**EXERCISE REQUIREMENTS:**
Repeat the records below exactly. Omit the pictures.

[AVAILABLE RECORDS — start]

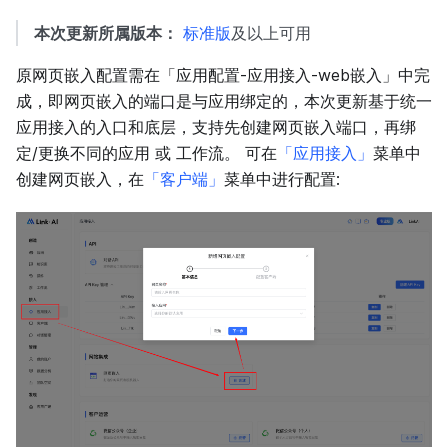
本次更新所属版本：
标准版
及以上可用
原网页嵌入配置需在「应用配置-应用接入-web嵌入」中完
成，即网页嵌入的端口是与应用绑定的，本次更新基于统一
应用接入的入口和底层，支持先创建网页嵌入端口，再绑
定/更换不同的应用 或 工作流。 可在
「应用接入」
菜单中
创建网页嵌入，在
「客户端」
菜单中进行配置:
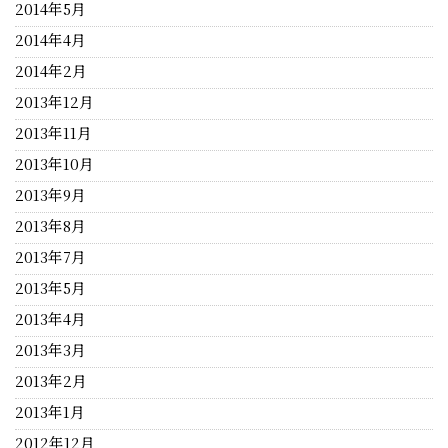
2014年5月
2014年4月
2014年2月
2013年12月
2013年11月
2013年10月
2013年9月
2013年8月
2013年7月
2013年5月
2013年4月
2013年3月
2013年2月
2013年1月
2012年12月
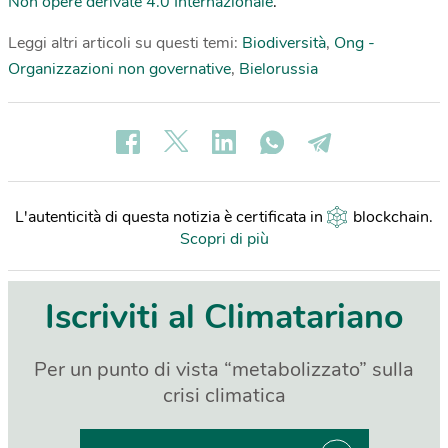
Non opere derivate 4.0 Internazionale
.
Leggi altri articoli su questi temi:
Biodiversità
,
Ong -
Organizzazioni non governative
,
Bielorussia
L'autenticità di questa notizia è certificata in
blockchain
.
Scopri di più
Iscriviti al Climatariano
Per un punto di vista “metabolizzato” sulla
crisi climatica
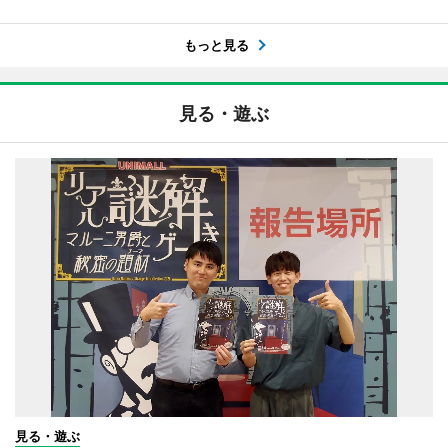
もっと見る
見る・遊ぶ
見る・遊ぶ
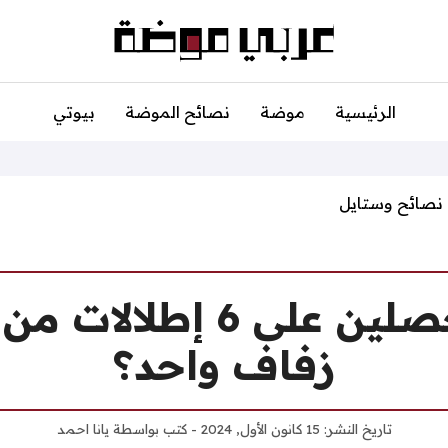
الرئيسية
موضة
نصائح الموضة
بيوتي
نصائح وستايل
كيف تحصلين على 6 إطلا
زفاف واحد؟
تاريخ النشر:
15 كانون الأول, 2024
- كتب بواسطة
يانا احمد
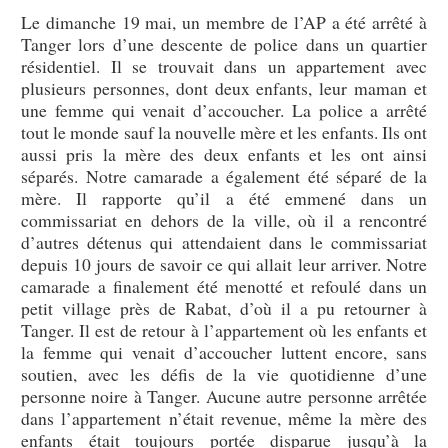
Le dimanche 19 mai, un membre de l’AP a été arrêté à
Tanger lors d’une descente de police dans un quartier
résidentiel. Il se trouvait dans un appartement avec
plusieurs personnes, dont deux enfants, leur maman et
une femme qui venait d’accoucher. La police a arrêté
tout le monde sauf la nouvelle mère et les enfants. Ils ont
aussi pris la mère des deux enfants et les ont ainsi
séparés. Notre camarade a également été séparé de la
mère. Il rapporte qu’il a été emmené dans un
commissariat en dehors de la ville, où il a rencontré
d’autres détenus qui attendaient dans le commissariat
depuis 10 jours de savoir ce qui allait leur arriver. Notre
camarade a finalement été menotté et refoulé dans un
petit village près de Rabat, d’où il a pu retourner à
Tanger. Il est de retour à l’appartement où les enfants et
la femme qui venait d’accoucher luttent encore, sans
soutien, avec les défis de la vie quotidienne d’une
personne noire à Tanger. Aucune autre personne arrêtée
dans l’appartement n’était revenue, même la mère des
enfants était toujours portée disparue jusqu’à la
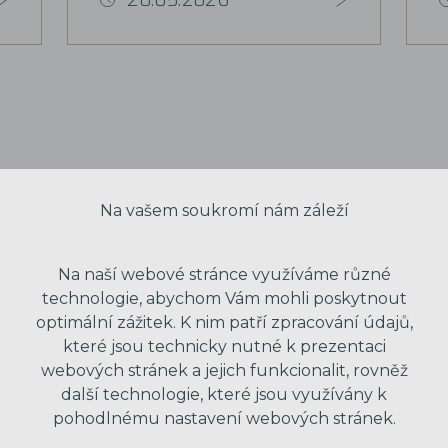
20.05.2026
Na vašem soukromí nám záleží
Na naší webové stránce využíváme různé
technologie, abychom Vám mohli poskytnout
optimální zážitek. K nim patří zpracování údajů,
které jsou technicky nutné k prezentaci
webových stránek a jejich funkcionalit, rovněž
VAŠE JMÉNO
další technologie, které jsou využívány k
pohodlnému nastavení webových stránek.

[AVAILABLE RECORDS — finish]

**EXERCISE RESULT:**
本次更新所属版本：
标准版
及以上可用
原网页嵌入配置需在「应用配置-应用接入-web嵌入」中完
成，即网页嵌入的端口是与应用绑定的，本次更新基于统一
应用接入的入口和底层，支持先创建网页嵌入端口，再绑
定/更换不同的应用 或 工作流。 可在
「应用接入」
菜单中
创建网页嵌入，在
「客户端」
菜单中进行配置:
2014年5月
2014年4月
2014年2月
2013年12月
2013年11月
2013年10月
2013年9月
2013年8月
2013年7月
2013年5月
2013年4月
2013年3月
2013年2月
2013年1月
2012年12月
Non opere derivate 4.0 Internazionale
.
Leggi altri articoli su questi temi:
Biodiversità
,
Ong -
Organizzazioni non governative
,
Bielorussia
L'autenticità di questa notizia è certificata in
blockchain
.
Scopri di più
Iscriviti al Climatariano
Per un punto di vista “metabolizzato” sulla
crisi climatica
もっと見る
見る・遊ぶ
見る・遊ぶ
الرئيسية
موضة
نصائح الموضة
بيوتي
نصائح وستايل
كيف تحصلين على 6 إطلا
زفاف واحد؟
تاريخ النشر:
15 كانون الأول, 2024
- كتب بواسطة
يانا احمد
Le dimanche 19 mai, un membre de l’AP a été arrêté à
Tanger lors d’une descente de police dans un quartier
résidentiel. Il se trouvait dans un appartement avec
plusieurs personnes, dont deux enfants, leur maman et
une femme qui venait d’accoucher. La police a arrêté
tout le monde sauf la nouvelle mère et les enfants. Ils ont
aussi pris la mère des deux enfants et les ont ainsi
séparés. Notre camarade a également été séparé de la
mère. Il rapporte qu’il a été emmené dans un
commissariat en dehors de la ville, où il a rencontré
d’autres détenus qui attendaient dans le commissariat
depuis 10 jours de savoir ce qui allait leur arriver. Notre
camarade a finalement été menotté et refoulé dans un
petit village près de Rabat, d’où il a pu retourner à
Tanger. Il est de retour à l’appartement où les enfants et
la femme qui venait d’accoucher luttent encore, sans
soutien, avec les défis de la vie quotidienne d’une
personne noire à Tanger. Aucune autre personne arrêtée
dans l’appartement n’était revenue, même la mère des
enfants était toujours portée disparue jusqu’à la
20.05.2026
Na vašem soukromí nám záleží
Na naší webové stránce využíváme různé
technologie, abychom Vám mohli poskytnout
optimální zážitek. K nim patří zpracování údajů,
které jsou technicky nutné k prezentaci
webových stránek a jejich funkcionalit, rovněž
VAŠE JMÉNO
další technologie, které jsou využívány k
pohodlnému nastavení webových stránek.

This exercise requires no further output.